Data section —
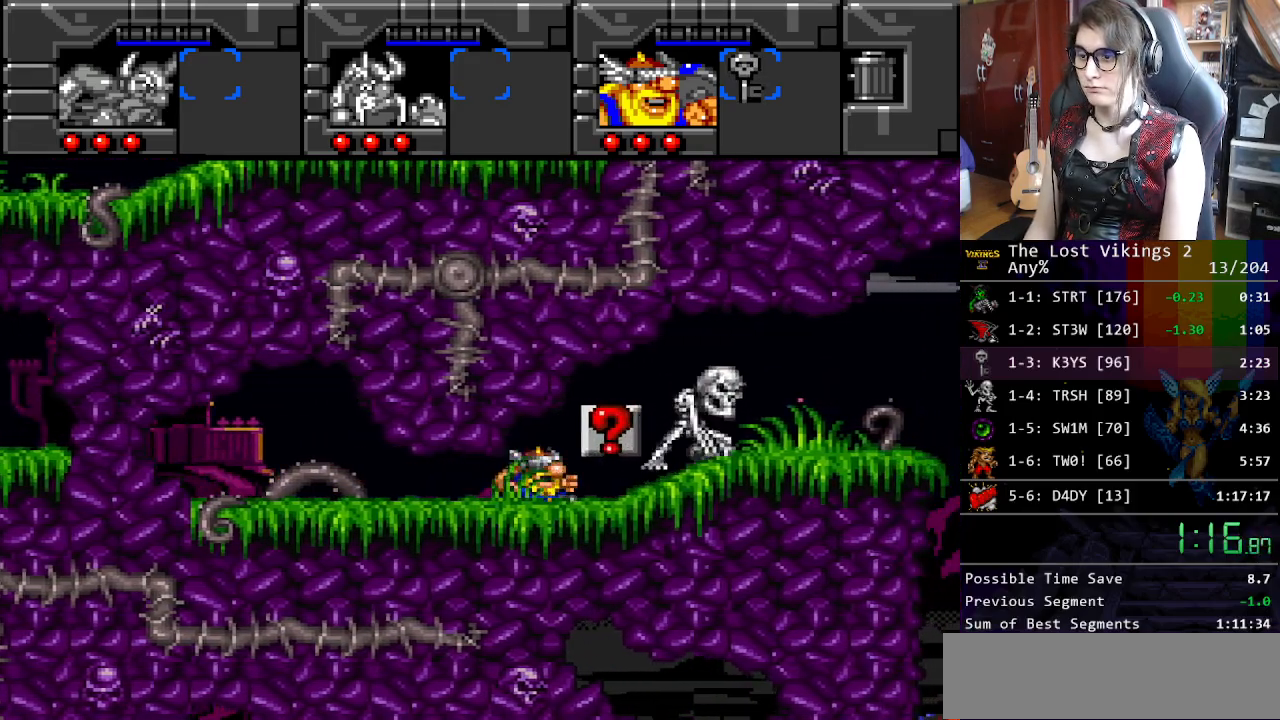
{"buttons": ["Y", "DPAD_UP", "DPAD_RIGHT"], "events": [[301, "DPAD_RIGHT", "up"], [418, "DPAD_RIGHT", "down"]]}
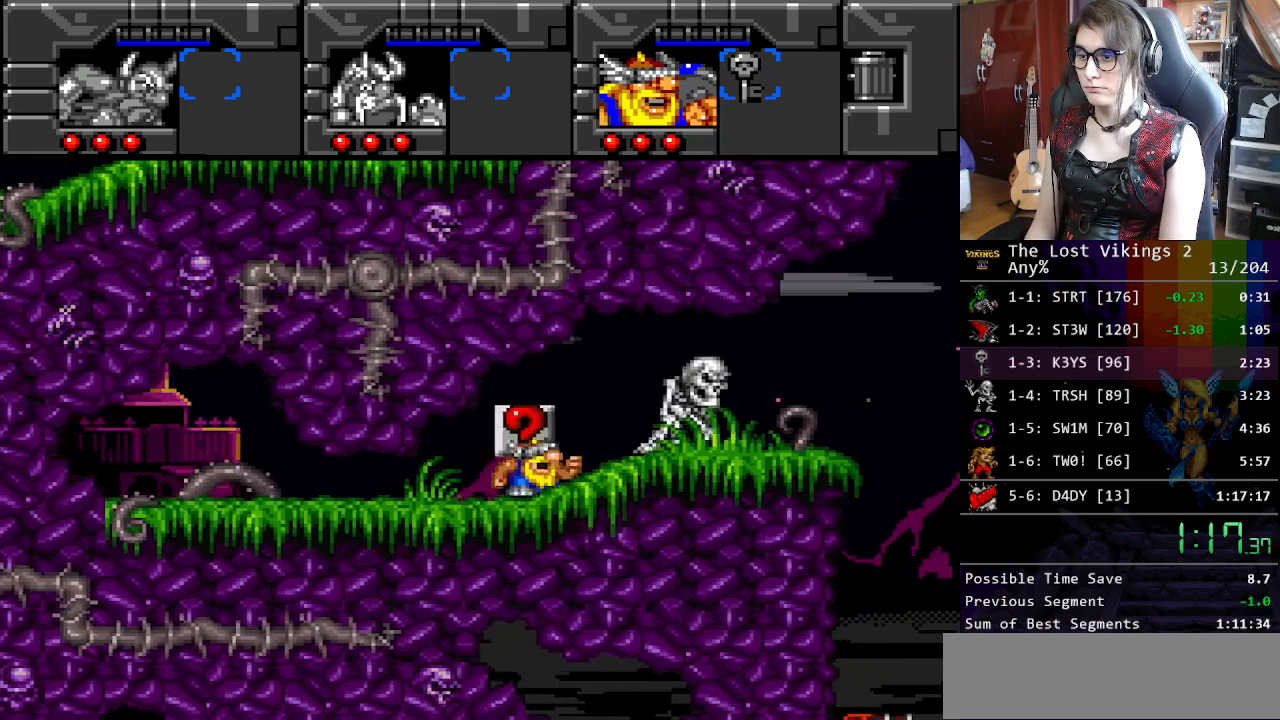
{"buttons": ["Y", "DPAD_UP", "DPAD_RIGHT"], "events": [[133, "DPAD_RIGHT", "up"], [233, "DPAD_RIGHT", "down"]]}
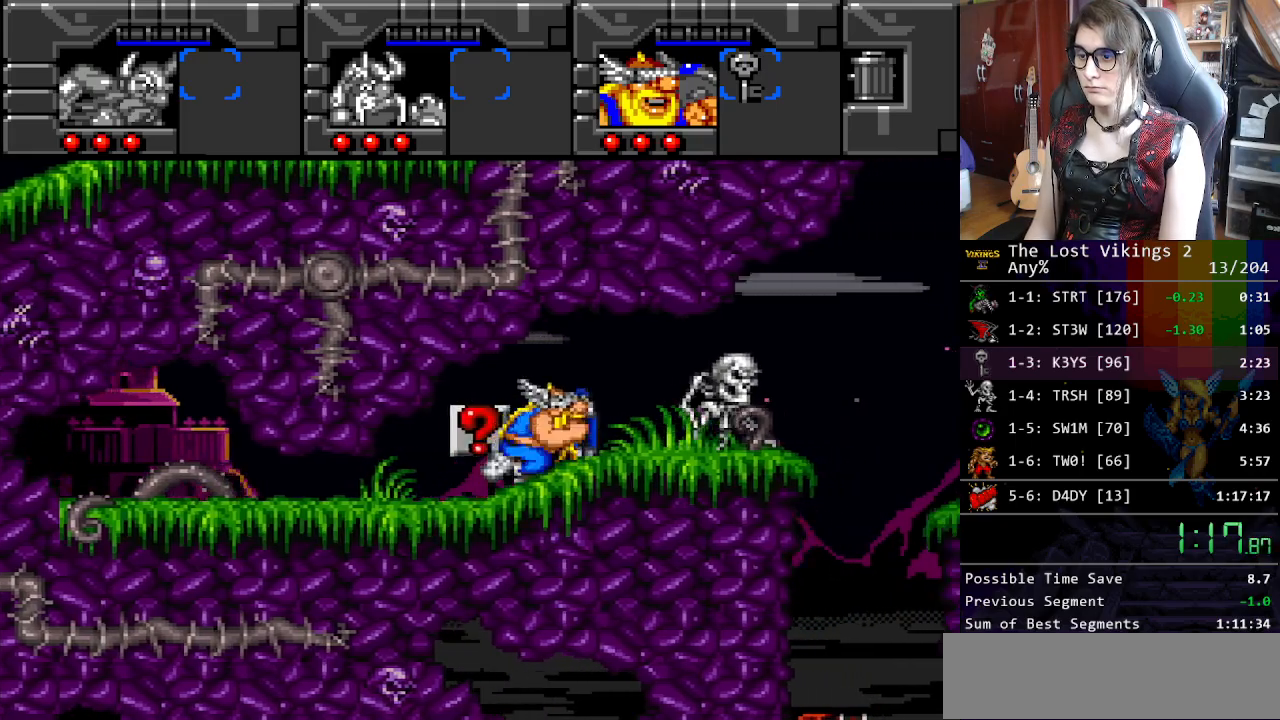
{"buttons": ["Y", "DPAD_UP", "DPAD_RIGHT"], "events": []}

What to work on —
When a line in the material includes the word "down", copy it out.

Result —
{"buttons": ["Y", "DPAD_UP", "DPAD_RIGHT"], "events": [[301, "DPAD_RIGHT", "up"], [418, "DPAD_RIGHT", "down"]]}
{"buttons": ["Y", "DPAD_UP", "DPAD_RIGHT"], "events": [[133, "DPAD_RIGHT", "up"], [233, "DPAD_RIGHT", "down"]]}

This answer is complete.